J’ai débarqué à Berne ce samedi avec les gosses, pique-nique dans le sac à dos, histoire de combiner rando culturelle et défense de la liberté. On sort de la gare, putain que des flics ! Y en a des paquets partout, à perte de vue, avec des casques d’astronautes, des gilets pare-balles, des grenades ou je ne sais quoi dans chaque poche, des boucliers, des flingues. Là j’ai dit aux gosses :« Les gars, y ont l’air bien à cran, pas la moindre facétie, pas le moindre pétard, même pas un petit pet ». On a tous bien serré les fesses en traversant la place de la gare de manière à n’offrir aucun prétexte aux Robocops pour qu’ils fassent usage de leur arsenal. La nature des terroristes qui s’apprêtaient à prendre d’assaut le Capitole, enfin je veux dire le Palais fédéral, nous est alors immédiatement apparue dans sa sauvagerie profonde justifiant le déploiement sécuritaire hors norme.
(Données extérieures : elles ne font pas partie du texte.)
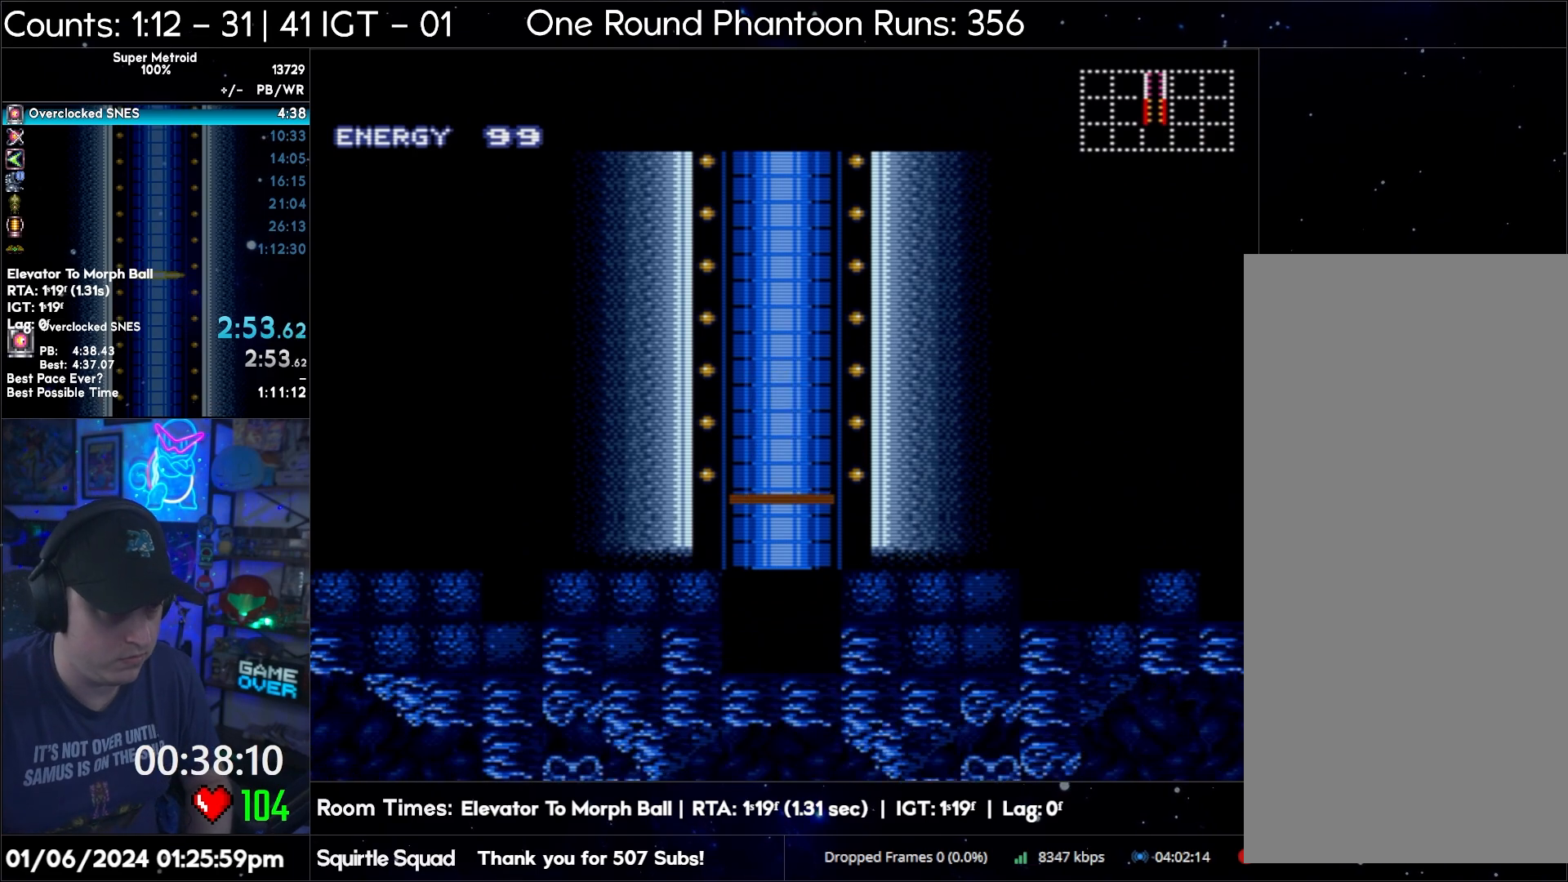
{"buttons": ["A", "Y", "L1", "DPAD_LEFT"], "events": [[467, "L1", "down"]]}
Un groupe de dames a particulièrement retenu notre attention, ces furies se sont lancées dans des danses échevelées en appelant à Thor pour qu’il fasse s’abattre sa foudre sur les forces de l’ordre; j’ai également pu identifier des Valaisans très retors qui proposaient des spécialités de leur terroir n’ayant reçu aucune certification de Swissmedic pour prétendument soutenir le système immunitaire des enragés; des parents ignobles provoquaient les courageux Robocops en se blottissant derrière leur progéniture, s’en servant comme bouclier; des personnes âgées préparaient des cocktail molotov dissimulées derrière les tramways et j’ai même deviné les contours d’un magnum 747 dans le sac à main d’une vieille dame.
A un moment, n’en pouvant plus devant ce spectacle de haine rabique, j’ai été recherché un peu de réconfort auprès d’une jolie fliquette, mettant genou à terre devant elle je lui ai tendu une délicate jonquille (sur cette vidéo, que vous retrouvez à la fin également). Elle n’a pas daigné l’accepter. Le traumatisme, j’suis pas habitué, moi qui ai plutôt tendance à emballer facile ! Je me suis rassuré en me disant qu’elle avait certainement reçu des ordres du style : « Si les terroristes vous attaquent avec des fleurs, restez le plus possible impassibles. S’ils insistent trop, faites-leur bouffer ». Quelques robocops firent ainsi virevolter leur belle matraque toute neuve sur la gueule des terroristes armés de fleurs.
Heureusement qu’il nous reste le rire (ici et à la fin) et cette faculté de « danser dans nos chaînes » comme disait Nietzsche. Le type était barge de chez barge, aimant, à la fin de sa vie, à partager avec le personnel médical de son asile les étrons qu’il déposait avec componction dans son lit et qu’il prenait pour des productions artistiques sans égales, mais il a quand même eu de jolies formules. En l’occurrence, je ne vois guère plus que le rire et une certaine forme d’insouciance goguenarde pour tenir bon fasse à la déferlante fangeuse de nos autorités.